Os partidos que compõem a coalizão ajudam o partido do Presidente a constituir, portanto, uma maioria no Congresso para aprovar projetos de lei de iniciativa do Executivo. De acordo com a tese da conexão eleitoral (MAYHEW, 1974), esses partidos buscam a reeleição de seus membros no Congresso. Para isso, eles precisam aprovar projetos de lei que favoreçam o seu eleitorado. A aprovação de projetos de lei ocorre no Poder Legislativo, onde devem passar pela aprovação da Câmara dos Deputados e do Senado. Figueiredo & Limongi (2001) encontram uma dominação importante do Executivo sobre a agenda das atividades do Legislativo. Batista (2014) confirma que, entre 1990 e 2010, 75% dos projetos de iniciativa do Executivo tiveram aprovação no Congresso, e que do total de leis aprovadas no Brasil, 75% tiveram origem no Executivo.

A dominação do Poder Executivo sobre a agenda do Legislativo deixa pouca margem de manobra para projetos de iniciativa dos deputados, ou seja, com origem no próprio Congresso. Dessa forma, partidos membros da coalizão que buscam a reeleição favorecendo seu eleitorado precisam incluir nos projetos de lei de origem do Executivo emendas que

favoreçam seu eleitorado. Com esse mecanismo, os partidos buscam garantir benefícios distributivos para seus eleitores e garantir a reeleição de seus membros.

Se por um lado comprovamos que o Executivo é compartilhado entre diversos atores, falta-nos agora qualificar o grau dessa fragmentação. Os estudos em geral utilizam índices de distância ideológica entre os partidos da coalizão para dar conta da divisão do Poder Executivo (MARTIN & VANBERG, 2011, 2014; BATISTA, 2014; BATISTA & INÁCIO, 2015), obtidos a partir dos pontos ideais de partidos. A distância ideológica entre partidos no Executivo brasileiro, de acordo com dados de Zucco & Lauderdale (2011) e Batista (2014), variou bastante: crescente à medida que a complexidade da coalizão aumentava, como é possível observar no Gráfico 1.

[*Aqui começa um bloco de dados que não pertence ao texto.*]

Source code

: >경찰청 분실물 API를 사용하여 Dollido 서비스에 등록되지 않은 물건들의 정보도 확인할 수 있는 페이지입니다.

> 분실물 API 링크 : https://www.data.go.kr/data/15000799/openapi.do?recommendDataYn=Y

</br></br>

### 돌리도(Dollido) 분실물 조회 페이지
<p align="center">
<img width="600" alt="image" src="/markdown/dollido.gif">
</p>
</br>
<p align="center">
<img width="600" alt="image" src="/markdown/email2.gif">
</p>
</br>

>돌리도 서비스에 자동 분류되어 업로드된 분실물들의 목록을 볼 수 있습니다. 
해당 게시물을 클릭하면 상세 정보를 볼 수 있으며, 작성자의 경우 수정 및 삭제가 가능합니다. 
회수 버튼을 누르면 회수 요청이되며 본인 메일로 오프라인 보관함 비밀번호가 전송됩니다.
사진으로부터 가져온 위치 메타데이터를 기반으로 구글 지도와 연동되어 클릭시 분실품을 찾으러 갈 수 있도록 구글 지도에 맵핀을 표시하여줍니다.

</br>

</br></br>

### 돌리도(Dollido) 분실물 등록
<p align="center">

Figura 2 - Dispersão ideológica das coalizões presidenciais no Brasil (1990-2010)

Fonte: elaboração própria

A distância ideológica é obtida a partir dos dados de Zucco & Lauderdale (2011), em que os autores estabelecem pontos ideais para os maiores partidos com representação no Congresso em um espectro unidimensional entre -1 e 1. Aqui foi estabelecida a distância euclidiana15 da posição dos partidos com relação ao partido presidencial e, de acordo com a composição dos gabinetes (ver Quadro 1), foi feita a soma e a média das distâncias

ideológicas de cada coalizão16. O lado esquerdo da Figura 2 deve ser lido pelas barras, que se refere à soma das distâncias de cada coalizão, enquanto o lado direito deve ser lido sobre a linha preta, que se refere à média das distâncias de cada partido17.

Temos assim um mecanismo que evidencia duas fontes de pressão sobre o processo no Executivo. Por um lado, o partido presidencial, eleito pelo sistema majoritário para o cargo da presidência, respondendo a um certo eleitorado e a grupos de interesse específicos, além do próprio partido. Por outro, temos os partidos da coalizão, eleitos pelo sistema proporcional no Legislativo, em que cada partido especificamente, da mesma forma que para o partido do presidente, sofre pressões de eleitorados específicos, de outros grupos de interesses e de seus partidos. O que importa é que as duas forças que atuam no governo, o partido do presidente e os partidos da coalizão, devem ter algum tipo de influência no processo decisório do Executivo.